[Task details] From the data below, set down exactly the lines between the one holding "X0024501Y0175945D01*" and the one holding "X0229757Y0102660D03*", inclusive, and no others.

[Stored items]

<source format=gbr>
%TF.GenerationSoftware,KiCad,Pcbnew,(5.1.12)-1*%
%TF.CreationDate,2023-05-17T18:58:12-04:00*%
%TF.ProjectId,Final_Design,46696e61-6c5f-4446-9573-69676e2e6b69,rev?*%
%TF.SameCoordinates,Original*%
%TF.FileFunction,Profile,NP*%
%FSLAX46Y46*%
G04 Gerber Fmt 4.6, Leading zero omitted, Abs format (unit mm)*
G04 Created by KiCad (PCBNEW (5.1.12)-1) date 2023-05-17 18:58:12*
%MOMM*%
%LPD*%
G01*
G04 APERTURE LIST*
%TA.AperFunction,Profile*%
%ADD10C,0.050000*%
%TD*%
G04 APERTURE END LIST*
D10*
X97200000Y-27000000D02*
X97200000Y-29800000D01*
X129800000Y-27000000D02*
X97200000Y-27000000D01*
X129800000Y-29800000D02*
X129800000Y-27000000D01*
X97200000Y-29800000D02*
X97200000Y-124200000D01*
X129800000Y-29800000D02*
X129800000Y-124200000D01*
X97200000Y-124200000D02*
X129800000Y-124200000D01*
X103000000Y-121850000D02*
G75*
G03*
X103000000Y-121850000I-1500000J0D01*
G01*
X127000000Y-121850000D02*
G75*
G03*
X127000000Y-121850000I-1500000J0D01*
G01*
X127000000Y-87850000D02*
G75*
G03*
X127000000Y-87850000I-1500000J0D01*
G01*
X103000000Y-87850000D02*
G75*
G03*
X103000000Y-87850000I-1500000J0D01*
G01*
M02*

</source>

---

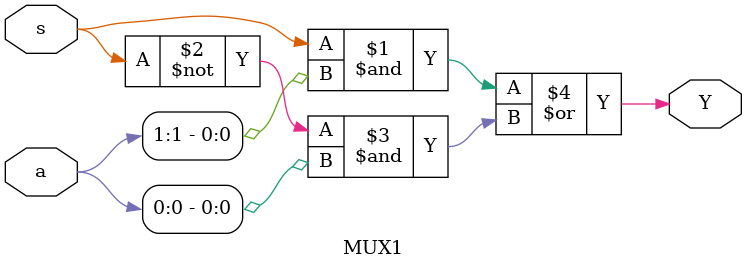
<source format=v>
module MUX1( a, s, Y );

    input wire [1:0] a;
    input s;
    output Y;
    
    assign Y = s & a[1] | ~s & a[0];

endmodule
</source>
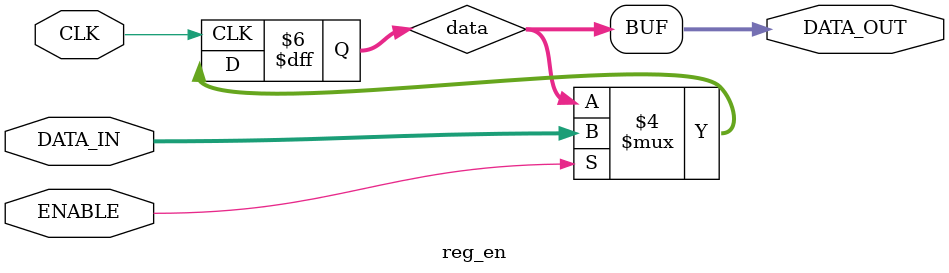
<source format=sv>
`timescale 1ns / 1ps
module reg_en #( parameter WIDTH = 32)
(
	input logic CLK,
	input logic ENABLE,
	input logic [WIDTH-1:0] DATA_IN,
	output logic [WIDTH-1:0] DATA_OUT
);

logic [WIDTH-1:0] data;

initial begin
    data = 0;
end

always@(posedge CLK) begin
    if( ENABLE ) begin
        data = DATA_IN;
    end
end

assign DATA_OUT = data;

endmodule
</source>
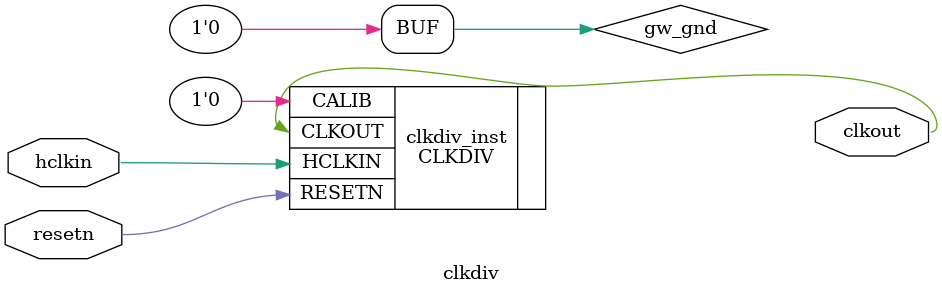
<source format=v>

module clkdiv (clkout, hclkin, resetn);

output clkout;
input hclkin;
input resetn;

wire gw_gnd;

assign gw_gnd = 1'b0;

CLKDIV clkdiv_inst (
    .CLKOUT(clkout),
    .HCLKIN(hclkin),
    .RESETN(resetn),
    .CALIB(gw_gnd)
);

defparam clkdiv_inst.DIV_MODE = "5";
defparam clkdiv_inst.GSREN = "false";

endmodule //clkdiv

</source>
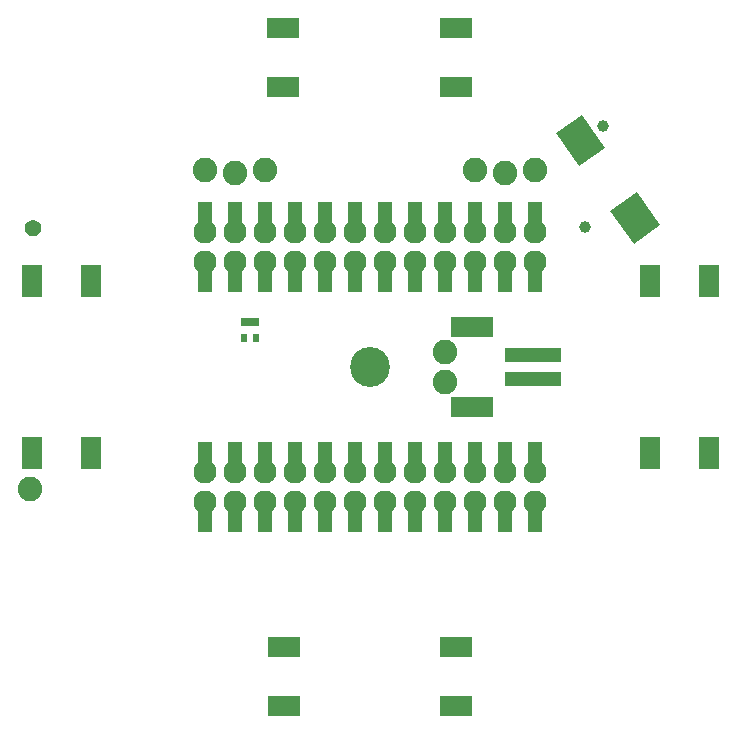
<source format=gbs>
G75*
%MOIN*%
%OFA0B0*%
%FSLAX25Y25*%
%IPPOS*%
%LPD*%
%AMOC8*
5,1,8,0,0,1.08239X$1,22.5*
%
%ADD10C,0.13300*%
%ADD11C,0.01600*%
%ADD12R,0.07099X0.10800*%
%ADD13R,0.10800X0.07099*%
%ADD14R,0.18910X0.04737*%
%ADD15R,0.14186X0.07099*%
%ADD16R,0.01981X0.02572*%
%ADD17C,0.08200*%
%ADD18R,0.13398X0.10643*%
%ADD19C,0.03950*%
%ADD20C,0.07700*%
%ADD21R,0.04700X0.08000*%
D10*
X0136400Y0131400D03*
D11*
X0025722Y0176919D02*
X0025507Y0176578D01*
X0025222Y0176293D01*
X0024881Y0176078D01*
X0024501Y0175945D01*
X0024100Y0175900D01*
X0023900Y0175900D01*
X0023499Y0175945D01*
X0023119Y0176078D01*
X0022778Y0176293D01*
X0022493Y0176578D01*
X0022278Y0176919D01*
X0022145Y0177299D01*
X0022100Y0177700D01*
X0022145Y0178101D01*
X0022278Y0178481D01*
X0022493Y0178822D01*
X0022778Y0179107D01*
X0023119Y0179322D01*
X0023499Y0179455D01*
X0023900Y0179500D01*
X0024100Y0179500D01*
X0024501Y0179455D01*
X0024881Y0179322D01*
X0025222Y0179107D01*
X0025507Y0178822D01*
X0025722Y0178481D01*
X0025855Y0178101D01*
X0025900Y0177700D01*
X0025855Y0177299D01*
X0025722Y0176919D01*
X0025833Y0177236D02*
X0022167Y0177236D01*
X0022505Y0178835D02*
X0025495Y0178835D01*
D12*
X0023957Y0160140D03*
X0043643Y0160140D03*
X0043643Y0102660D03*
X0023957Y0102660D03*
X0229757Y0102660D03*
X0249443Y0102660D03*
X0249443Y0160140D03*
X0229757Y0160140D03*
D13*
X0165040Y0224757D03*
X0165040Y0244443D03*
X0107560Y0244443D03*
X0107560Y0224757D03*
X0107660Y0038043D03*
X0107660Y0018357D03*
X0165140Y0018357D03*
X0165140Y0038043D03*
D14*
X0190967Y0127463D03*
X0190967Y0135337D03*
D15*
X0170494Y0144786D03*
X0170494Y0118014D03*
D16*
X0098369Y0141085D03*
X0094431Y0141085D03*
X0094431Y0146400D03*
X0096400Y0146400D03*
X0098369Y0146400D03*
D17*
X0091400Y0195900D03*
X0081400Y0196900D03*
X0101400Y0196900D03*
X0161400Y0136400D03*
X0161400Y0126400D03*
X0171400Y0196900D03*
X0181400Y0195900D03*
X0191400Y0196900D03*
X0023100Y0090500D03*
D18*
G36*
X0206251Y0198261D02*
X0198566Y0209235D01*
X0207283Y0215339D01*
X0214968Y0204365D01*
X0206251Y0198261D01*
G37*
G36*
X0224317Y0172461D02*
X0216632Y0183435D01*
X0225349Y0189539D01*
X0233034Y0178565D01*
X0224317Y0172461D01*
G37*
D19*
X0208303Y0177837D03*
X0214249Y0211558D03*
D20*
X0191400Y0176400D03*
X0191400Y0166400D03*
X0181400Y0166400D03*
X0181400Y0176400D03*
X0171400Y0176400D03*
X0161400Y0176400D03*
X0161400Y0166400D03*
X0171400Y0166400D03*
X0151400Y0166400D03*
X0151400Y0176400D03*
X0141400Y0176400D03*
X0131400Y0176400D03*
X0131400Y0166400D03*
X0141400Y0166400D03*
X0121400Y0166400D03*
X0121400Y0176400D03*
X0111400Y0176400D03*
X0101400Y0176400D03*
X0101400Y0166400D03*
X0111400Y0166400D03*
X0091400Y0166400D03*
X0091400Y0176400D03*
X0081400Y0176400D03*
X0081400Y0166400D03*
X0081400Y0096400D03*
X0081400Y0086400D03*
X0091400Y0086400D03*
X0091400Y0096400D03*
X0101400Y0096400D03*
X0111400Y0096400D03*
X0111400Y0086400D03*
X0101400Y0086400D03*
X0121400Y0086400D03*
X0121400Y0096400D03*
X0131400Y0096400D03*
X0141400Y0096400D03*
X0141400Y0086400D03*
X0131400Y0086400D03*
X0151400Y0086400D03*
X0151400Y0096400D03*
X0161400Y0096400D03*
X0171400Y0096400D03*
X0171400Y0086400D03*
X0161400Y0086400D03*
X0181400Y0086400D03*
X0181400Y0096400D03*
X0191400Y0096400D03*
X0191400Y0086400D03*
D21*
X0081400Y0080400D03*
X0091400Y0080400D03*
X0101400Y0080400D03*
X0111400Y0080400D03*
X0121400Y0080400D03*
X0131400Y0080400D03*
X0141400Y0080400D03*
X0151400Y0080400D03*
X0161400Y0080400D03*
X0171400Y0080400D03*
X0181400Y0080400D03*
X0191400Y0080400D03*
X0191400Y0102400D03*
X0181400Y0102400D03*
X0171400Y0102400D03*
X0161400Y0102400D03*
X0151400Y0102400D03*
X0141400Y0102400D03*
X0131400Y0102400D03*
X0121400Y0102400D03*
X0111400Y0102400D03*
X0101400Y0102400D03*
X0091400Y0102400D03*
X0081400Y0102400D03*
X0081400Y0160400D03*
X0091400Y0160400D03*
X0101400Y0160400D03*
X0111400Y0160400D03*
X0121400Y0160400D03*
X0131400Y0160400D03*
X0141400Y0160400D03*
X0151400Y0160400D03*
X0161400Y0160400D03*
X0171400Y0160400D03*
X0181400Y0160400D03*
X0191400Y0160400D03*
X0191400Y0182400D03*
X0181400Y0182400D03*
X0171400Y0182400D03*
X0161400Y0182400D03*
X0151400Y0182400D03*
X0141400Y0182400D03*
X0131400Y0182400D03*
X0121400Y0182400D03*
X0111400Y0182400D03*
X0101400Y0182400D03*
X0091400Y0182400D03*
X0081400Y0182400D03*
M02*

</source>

[Solution below]
X0024501Y0175945D01*
X0024100Y0175900D01*
X0023900Y0175900D01*
X0023499Y0175945D01*
X0023119Y0176078D01*
X0022778Y0176293D01*
X0022493Y0176578D01*
X0022278Y0176919D01*
X0022145Y0177299D01*
X0022100Y0177700D01*
X0022145Y0178101D01*
X0022278Y0178481D01*
X0022493Y0178822D01*
X0022778Y0179107D01*
X0023119Y0179322D01*
X0023499Y0179455D01*
X0023900Y0179500D01*
X0024100Y0179500D01*
X0024501Y0179455D01*
X0024881Y0179322D01*
X0025222Y0179107D01*
X0025507Y0178822D01*
X0025722Y0178481D01*
X0025855Y0178101D01*
X0025900Y0177700D01*
X0025855Y0177299D01*
X0025722Y0176919D01*
X0025833Y0177236D02*
X0022167Y0177236D01*
X0022505Y0178835D02*
X0025495Y0178835D01*
D12*
X0023957Y0160140D03*
X0043643Y0160140D03*
X0043643Y0102660D03*
X0023957Y0102660D03*
X0229757Y0102660D03*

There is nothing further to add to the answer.